- [Work to complete] From the line containing "Ben Waller, ICDP" to the final line of the material below, copy each line exactly, including both endpoints, and leave out all other lines.

▬▬▬

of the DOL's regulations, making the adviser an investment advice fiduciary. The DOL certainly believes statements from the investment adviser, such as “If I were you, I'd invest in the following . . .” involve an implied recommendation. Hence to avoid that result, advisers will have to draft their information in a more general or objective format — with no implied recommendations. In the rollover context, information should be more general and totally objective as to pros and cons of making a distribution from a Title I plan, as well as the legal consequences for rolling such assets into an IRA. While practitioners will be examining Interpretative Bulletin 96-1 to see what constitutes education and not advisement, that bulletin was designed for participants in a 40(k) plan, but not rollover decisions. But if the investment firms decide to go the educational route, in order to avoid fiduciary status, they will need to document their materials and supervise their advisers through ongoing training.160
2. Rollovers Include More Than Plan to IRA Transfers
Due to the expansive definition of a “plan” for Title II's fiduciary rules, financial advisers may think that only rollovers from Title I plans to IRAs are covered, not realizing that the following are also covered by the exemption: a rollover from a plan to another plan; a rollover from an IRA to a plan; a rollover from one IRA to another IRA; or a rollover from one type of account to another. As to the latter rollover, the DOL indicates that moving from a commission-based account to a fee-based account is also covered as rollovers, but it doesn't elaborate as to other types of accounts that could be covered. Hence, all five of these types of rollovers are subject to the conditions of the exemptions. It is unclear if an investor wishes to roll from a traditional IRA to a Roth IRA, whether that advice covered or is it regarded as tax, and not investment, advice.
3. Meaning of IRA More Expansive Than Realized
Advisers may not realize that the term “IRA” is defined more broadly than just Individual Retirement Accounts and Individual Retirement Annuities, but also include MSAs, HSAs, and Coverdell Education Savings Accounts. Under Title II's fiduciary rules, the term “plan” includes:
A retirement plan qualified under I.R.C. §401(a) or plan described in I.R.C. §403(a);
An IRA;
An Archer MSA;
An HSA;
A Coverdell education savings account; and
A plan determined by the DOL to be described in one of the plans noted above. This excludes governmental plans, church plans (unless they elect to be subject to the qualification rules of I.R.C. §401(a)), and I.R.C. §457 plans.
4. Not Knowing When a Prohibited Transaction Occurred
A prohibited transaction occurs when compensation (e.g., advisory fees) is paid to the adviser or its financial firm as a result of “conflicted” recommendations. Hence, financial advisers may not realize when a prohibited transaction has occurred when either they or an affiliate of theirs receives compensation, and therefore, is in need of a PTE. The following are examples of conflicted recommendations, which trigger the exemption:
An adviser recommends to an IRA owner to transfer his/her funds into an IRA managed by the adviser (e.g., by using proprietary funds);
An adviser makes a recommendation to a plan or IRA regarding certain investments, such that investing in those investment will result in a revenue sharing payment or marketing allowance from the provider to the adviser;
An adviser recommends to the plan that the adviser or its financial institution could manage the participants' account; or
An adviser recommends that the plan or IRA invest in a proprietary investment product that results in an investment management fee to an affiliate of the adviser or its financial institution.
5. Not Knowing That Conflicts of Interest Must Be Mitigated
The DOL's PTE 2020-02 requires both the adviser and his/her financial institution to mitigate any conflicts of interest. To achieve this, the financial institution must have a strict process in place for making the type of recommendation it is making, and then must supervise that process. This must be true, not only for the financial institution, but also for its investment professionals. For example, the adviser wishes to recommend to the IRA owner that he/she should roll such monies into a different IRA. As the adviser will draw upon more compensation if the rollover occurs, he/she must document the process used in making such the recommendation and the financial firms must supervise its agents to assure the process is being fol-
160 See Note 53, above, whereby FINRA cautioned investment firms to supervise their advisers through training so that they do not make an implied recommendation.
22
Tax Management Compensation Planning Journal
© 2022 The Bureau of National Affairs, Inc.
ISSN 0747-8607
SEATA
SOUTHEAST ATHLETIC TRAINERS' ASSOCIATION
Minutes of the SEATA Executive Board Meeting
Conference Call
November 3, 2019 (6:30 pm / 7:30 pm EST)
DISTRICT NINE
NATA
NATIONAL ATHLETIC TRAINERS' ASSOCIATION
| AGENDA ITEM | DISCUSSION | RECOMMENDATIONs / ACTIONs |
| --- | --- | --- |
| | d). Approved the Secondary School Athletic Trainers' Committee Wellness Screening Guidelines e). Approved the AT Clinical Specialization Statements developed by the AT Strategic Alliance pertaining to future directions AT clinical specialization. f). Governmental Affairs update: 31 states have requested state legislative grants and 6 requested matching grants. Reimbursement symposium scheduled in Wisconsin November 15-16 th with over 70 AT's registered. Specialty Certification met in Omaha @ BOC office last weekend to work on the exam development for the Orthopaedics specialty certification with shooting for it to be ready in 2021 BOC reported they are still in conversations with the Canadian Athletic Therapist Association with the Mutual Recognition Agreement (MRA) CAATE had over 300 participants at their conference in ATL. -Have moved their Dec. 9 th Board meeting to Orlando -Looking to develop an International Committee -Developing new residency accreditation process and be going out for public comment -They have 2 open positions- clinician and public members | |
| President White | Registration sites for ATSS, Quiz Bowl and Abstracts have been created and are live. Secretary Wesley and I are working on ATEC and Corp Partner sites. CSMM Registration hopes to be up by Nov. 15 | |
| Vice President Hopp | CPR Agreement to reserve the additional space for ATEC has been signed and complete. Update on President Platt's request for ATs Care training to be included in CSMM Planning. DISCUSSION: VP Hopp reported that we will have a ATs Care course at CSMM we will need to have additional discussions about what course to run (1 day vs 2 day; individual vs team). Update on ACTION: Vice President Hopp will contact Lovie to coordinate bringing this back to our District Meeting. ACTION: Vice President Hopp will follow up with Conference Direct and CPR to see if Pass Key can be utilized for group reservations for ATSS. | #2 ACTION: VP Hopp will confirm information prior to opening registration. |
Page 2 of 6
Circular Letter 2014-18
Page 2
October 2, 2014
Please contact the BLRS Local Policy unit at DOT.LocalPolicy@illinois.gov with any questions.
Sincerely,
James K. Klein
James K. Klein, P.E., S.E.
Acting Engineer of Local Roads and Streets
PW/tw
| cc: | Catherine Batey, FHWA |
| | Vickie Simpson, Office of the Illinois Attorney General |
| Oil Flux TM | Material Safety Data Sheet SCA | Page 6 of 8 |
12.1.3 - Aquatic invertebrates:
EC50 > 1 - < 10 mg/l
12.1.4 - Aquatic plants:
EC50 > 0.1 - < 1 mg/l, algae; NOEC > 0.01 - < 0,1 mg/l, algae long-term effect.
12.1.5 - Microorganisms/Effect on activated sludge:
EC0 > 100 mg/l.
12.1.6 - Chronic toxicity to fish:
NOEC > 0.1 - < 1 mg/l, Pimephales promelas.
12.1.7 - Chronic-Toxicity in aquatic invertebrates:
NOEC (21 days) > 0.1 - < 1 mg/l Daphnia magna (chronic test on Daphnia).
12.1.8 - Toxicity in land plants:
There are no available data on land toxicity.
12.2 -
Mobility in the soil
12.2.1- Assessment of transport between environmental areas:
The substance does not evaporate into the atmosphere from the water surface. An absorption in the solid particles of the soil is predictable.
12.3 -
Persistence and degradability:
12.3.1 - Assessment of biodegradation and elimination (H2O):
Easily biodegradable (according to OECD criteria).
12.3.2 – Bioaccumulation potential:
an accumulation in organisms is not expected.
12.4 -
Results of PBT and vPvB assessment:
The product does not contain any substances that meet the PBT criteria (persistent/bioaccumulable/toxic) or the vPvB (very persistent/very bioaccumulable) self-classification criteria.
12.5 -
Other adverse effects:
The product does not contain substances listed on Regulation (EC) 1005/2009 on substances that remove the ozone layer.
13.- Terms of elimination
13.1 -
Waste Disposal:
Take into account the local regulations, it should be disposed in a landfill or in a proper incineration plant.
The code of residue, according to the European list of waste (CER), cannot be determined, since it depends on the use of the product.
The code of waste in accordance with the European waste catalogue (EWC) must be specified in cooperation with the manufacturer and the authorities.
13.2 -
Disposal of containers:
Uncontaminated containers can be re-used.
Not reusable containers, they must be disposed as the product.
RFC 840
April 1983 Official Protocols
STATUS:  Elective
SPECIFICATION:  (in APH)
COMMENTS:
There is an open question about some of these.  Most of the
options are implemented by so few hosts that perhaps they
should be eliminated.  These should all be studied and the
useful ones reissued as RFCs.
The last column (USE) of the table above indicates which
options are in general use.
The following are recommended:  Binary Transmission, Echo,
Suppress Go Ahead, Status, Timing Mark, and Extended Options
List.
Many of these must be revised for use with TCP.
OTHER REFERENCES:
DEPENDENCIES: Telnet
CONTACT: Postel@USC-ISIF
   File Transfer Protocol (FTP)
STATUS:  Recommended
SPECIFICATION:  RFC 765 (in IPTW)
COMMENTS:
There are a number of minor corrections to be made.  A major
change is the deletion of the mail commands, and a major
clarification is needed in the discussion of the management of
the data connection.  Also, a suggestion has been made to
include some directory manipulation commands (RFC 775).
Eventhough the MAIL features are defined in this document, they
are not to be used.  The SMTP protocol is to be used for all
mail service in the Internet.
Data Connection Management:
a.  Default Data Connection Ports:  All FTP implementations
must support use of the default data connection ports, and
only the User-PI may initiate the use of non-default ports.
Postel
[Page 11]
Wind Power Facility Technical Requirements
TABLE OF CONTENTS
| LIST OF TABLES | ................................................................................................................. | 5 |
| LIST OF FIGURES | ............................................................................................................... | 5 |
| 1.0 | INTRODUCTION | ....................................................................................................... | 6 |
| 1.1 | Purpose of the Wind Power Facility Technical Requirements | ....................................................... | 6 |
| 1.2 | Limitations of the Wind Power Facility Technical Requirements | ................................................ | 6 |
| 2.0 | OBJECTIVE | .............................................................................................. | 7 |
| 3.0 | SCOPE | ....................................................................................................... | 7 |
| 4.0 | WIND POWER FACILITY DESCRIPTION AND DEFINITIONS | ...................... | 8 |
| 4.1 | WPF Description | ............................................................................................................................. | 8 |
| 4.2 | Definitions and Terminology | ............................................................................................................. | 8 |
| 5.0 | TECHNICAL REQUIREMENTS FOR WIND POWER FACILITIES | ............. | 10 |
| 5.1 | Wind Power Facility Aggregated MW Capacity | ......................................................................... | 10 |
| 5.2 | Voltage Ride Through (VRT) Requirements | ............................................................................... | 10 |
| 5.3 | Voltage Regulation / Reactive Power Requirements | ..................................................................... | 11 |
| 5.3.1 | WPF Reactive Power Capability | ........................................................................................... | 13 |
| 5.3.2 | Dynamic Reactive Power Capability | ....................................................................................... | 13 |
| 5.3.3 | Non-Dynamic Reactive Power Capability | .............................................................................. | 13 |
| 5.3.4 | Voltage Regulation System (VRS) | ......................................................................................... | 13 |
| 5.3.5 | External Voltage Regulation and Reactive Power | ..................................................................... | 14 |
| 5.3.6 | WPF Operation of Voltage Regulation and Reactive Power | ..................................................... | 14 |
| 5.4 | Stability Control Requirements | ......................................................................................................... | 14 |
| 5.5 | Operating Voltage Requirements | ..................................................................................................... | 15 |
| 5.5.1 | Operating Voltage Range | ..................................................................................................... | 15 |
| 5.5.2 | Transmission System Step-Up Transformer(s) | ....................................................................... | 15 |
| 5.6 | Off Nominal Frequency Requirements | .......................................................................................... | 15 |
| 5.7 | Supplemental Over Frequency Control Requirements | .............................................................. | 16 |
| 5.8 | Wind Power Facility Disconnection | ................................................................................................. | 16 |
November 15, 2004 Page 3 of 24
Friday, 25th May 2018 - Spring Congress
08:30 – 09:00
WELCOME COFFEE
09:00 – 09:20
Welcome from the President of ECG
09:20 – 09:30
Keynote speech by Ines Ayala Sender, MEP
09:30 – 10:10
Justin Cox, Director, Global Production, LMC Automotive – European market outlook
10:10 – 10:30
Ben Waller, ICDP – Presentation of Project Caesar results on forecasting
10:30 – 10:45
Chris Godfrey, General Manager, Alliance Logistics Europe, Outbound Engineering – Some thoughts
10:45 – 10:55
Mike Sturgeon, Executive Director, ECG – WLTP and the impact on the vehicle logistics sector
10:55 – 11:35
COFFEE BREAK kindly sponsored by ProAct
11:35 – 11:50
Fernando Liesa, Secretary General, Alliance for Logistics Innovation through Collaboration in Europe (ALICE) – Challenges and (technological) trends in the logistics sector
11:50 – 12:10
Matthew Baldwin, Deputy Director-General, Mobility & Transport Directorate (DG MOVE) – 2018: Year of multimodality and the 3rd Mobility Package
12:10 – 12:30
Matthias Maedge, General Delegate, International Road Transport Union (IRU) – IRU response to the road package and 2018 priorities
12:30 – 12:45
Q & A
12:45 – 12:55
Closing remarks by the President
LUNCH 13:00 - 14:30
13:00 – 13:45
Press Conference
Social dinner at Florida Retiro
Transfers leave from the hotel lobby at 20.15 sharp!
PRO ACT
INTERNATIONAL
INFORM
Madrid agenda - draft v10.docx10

▬▬▬

- [Worked solution]
Ben Waller, ICDP – Presentation of Project Caesar results on forecasting
10:30 – 10:45
Chris Godfrey, General Manager, Alliance Logistics Europe, Outbound Engineering – Some thoughts
10:45 – 10:55
Mike Sturgeon, Executive Director, ECG – WLTP and the impact on the vehicle logistics sector
10:55 – 11:35
COFFEE BREAK kindly sponsored by ProAct
11:35 – 11:50
Fernando Liesa, Secretary General, Alliance for Logistics Innovation through Collaboration in Europe (ALICE) – Challenges and (technological) trends in the logistics sector
11:50 – 12:10
Matthew Baldwin, Deputy Director-General, Mobility & Transport Directorate (DG MOVE) – 2018: Year of multimodality and the 3rd Mobility Package
12:10 – 12:30
Matthias Maedge, General Delegate, International Road Transport Union (IRU) – IRU response to the road package and 2018 priorities
12:30 – 12:45
Q & A
12:45 – 12:55
Closing remarks by the President
LUNCH 13:00 - 14:30
13:00 – 13:45
Press Conference
Social dinner at Florida Retiro
Transfers leave from the hotel lobby at 20.15 sharp!
PRO ACT
INTERNATIONAL
INFORM
Madrid agenda - draft v10.docx10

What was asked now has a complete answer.